→ **Direction**
Pull out every line of the material that contains the string "skArc", treating case as significant.

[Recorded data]
= = = = =

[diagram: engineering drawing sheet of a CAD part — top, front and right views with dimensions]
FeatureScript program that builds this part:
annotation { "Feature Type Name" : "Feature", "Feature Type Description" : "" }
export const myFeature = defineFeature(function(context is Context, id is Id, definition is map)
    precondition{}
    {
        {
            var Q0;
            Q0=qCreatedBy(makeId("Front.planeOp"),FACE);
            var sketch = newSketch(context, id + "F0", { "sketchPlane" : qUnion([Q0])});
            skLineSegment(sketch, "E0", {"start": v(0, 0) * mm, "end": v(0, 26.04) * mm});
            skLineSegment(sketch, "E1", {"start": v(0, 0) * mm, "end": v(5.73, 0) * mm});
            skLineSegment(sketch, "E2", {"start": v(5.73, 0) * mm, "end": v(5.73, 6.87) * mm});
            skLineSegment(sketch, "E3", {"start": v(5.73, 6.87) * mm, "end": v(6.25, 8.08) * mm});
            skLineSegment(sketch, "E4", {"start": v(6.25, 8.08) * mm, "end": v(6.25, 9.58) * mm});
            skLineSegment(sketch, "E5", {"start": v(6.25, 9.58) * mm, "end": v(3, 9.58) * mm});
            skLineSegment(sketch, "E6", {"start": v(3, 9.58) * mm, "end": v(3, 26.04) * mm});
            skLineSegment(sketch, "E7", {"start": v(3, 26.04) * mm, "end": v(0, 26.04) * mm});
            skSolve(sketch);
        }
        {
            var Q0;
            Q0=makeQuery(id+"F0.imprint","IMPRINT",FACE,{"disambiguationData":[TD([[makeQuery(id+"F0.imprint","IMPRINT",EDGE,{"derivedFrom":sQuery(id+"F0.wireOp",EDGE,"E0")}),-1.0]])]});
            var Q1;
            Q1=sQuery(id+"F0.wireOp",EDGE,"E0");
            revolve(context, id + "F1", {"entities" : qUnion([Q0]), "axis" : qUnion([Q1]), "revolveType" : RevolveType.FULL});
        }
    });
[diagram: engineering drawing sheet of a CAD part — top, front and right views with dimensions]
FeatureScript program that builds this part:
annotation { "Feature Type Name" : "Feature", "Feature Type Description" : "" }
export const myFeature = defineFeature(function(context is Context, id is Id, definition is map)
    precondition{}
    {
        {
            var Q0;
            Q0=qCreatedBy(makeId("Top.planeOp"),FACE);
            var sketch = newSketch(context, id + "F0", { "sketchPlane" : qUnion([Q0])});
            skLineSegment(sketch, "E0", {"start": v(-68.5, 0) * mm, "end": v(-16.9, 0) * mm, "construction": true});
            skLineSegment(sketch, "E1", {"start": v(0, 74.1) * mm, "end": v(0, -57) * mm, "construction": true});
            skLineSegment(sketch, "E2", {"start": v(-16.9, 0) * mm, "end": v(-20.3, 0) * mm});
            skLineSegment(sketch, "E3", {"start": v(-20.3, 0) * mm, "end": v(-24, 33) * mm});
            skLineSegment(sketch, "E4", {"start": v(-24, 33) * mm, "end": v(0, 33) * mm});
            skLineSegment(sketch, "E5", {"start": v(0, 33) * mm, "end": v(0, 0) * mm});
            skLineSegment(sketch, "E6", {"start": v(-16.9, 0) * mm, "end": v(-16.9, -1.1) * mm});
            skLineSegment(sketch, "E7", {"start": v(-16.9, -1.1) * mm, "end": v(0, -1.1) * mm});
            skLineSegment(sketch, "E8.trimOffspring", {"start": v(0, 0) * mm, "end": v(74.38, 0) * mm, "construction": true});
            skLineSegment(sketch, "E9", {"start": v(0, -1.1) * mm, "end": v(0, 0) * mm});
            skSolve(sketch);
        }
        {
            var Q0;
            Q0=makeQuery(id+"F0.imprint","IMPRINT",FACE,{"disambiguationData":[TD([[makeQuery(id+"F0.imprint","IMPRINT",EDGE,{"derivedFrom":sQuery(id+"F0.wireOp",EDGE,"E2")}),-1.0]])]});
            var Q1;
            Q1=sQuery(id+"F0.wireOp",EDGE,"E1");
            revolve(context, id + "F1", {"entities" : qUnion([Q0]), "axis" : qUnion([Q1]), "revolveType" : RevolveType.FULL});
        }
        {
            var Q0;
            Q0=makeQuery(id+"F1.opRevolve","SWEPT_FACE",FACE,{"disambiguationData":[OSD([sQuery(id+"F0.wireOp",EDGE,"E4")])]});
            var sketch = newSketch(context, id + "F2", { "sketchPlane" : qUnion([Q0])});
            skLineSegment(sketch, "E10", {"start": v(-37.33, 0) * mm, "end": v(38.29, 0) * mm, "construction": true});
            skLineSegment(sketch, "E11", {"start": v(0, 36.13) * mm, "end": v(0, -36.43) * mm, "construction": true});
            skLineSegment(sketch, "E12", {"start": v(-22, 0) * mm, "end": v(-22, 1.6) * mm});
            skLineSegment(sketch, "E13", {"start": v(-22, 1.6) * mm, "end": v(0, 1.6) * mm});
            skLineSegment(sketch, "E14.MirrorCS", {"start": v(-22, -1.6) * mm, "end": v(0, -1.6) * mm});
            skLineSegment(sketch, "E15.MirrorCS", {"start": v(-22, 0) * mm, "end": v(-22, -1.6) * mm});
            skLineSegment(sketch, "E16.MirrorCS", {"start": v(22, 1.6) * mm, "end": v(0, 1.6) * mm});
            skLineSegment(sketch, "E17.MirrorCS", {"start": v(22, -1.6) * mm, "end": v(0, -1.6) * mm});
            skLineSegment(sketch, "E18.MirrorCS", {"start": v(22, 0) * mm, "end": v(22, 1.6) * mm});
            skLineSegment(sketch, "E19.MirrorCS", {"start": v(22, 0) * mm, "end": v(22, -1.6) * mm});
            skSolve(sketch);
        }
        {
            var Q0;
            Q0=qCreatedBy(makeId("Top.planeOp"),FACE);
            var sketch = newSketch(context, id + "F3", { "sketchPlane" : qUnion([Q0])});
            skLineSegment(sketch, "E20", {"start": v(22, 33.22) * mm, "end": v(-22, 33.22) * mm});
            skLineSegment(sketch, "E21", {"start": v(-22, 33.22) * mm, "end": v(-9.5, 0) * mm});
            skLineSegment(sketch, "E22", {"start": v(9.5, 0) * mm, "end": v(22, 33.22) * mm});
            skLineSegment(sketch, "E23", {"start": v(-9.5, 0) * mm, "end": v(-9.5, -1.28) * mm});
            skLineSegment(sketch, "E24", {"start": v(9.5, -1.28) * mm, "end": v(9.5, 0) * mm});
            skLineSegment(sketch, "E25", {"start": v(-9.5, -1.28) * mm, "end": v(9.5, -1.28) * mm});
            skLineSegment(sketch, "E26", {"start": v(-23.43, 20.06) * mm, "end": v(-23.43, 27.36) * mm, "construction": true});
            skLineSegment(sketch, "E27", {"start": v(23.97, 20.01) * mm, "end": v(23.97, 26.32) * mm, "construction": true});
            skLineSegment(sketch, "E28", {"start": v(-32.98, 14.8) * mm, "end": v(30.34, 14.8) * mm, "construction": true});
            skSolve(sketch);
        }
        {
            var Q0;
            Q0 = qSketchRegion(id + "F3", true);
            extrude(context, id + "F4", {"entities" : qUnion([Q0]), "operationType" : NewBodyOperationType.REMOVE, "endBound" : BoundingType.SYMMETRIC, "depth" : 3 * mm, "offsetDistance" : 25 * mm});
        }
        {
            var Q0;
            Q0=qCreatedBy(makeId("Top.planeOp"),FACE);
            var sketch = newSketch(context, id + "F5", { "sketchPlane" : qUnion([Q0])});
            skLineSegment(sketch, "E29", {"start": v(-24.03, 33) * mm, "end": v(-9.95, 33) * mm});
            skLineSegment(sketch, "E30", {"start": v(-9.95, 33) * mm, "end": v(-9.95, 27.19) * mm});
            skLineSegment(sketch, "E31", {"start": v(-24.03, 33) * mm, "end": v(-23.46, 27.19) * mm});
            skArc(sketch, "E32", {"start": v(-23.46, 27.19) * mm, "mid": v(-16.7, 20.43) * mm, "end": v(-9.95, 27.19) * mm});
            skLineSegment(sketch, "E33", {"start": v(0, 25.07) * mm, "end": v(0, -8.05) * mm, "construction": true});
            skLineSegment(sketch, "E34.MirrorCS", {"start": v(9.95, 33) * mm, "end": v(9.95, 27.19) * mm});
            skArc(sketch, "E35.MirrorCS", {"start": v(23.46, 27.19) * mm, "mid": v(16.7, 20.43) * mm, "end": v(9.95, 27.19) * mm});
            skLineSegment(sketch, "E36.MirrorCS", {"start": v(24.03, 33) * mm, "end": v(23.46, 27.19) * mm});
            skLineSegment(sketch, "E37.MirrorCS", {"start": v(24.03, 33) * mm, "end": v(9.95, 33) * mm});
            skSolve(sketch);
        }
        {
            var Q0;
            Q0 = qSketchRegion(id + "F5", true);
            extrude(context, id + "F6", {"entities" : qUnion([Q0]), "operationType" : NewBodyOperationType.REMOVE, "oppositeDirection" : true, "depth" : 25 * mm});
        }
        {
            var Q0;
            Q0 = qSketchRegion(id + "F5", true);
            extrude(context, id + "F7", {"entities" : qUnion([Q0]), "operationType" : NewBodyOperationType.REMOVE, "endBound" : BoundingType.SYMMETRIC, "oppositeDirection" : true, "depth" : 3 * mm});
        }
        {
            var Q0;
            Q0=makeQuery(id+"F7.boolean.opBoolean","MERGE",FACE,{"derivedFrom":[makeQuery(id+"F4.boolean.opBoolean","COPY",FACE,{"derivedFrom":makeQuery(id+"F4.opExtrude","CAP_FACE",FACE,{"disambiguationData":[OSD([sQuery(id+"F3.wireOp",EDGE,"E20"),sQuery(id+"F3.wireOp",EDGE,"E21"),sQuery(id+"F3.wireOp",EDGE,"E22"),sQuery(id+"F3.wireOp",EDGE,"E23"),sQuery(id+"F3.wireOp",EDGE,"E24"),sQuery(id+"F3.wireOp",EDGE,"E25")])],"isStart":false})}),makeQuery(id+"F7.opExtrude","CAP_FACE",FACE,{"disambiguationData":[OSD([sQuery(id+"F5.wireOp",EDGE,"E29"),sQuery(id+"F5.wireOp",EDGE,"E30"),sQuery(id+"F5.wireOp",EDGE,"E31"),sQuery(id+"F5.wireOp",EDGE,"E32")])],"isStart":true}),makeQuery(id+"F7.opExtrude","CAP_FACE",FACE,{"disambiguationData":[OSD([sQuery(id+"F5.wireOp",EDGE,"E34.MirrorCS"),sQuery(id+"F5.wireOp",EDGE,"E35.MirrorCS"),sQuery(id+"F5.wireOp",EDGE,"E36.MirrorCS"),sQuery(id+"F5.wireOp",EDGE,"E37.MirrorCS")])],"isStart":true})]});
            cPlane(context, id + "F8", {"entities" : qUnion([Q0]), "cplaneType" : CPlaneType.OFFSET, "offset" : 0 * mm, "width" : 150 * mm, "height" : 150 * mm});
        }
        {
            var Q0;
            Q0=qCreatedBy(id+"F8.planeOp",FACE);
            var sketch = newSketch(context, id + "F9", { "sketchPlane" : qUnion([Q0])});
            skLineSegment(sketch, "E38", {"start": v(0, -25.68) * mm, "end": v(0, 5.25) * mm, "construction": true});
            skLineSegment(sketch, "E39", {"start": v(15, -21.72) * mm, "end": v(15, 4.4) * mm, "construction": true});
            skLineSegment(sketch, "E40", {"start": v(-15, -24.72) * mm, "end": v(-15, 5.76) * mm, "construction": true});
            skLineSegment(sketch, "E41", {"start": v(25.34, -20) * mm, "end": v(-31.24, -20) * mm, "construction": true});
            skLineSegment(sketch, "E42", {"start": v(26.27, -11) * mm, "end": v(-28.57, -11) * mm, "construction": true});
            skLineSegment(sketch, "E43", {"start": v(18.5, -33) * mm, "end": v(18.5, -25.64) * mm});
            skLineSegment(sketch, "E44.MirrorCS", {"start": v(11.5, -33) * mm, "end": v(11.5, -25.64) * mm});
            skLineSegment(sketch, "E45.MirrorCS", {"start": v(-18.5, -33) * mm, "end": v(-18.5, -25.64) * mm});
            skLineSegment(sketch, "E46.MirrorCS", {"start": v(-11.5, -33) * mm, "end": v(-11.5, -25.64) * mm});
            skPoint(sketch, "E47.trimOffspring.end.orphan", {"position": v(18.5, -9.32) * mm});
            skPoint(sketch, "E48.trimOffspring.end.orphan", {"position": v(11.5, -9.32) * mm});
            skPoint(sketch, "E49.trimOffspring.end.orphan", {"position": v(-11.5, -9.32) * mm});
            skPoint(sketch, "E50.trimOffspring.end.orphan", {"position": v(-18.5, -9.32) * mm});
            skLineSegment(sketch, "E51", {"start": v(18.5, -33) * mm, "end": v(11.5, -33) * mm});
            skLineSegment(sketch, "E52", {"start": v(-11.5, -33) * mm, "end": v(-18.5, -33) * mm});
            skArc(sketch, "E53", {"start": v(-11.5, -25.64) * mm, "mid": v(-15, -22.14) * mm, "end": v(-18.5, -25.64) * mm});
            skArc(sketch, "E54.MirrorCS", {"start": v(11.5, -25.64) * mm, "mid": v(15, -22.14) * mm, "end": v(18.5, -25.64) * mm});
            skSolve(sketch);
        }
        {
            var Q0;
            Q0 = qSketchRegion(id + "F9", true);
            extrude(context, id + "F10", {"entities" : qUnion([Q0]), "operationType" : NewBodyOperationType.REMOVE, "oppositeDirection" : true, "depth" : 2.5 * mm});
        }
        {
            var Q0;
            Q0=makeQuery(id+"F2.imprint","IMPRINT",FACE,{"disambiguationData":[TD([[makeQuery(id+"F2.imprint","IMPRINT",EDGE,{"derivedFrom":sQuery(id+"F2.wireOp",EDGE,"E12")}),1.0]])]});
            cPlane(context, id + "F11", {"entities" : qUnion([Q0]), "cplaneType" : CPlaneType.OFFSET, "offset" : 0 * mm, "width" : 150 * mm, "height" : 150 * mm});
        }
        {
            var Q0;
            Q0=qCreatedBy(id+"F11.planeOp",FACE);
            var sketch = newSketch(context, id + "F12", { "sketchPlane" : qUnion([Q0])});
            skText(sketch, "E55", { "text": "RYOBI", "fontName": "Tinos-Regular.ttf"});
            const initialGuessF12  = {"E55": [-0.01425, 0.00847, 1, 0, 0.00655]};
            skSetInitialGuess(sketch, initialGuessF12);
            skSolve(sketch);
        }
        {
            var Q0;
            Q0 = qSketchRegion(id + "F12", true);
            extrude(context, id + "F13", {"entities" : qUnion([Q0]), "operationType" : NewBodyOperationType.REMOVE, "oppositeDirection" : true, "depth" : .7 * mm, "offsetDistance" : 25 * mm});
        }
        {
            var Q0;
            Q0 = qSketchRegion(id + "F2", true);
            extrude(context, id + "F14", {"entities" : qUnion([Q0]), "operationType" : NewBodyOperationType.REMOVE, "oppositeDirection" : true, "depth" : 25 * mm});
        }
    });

= = = = =

→ **Correct result**
            skArc(sketch, "E32", {"start": v(-23.46, 27.19) * mm, "mid": v(-16.7, 20.43) * mm, "end": v(-9.95, 27.19) * mm});
            skArc(sketch, "E35.MirrorCS", {"start": v(23.46, 27.19) * mm, "mid": v(16.7, 20.43) * mm, "end": v(9.95, 27.19) * mm});
            skArc(sketch, "E53", {"start": v(-11.5, -25.64) * mm, "mid": v(-15, -22.14) * mm, "end": v(-18.5, -25.64) * mm});
            skArc(sketch, "E54.MirrorCS", {"start": v(11.5, -25.64) * mm, "mid": v(15, -22.14) * mm, "end": v(18.5, -25.64) * mm});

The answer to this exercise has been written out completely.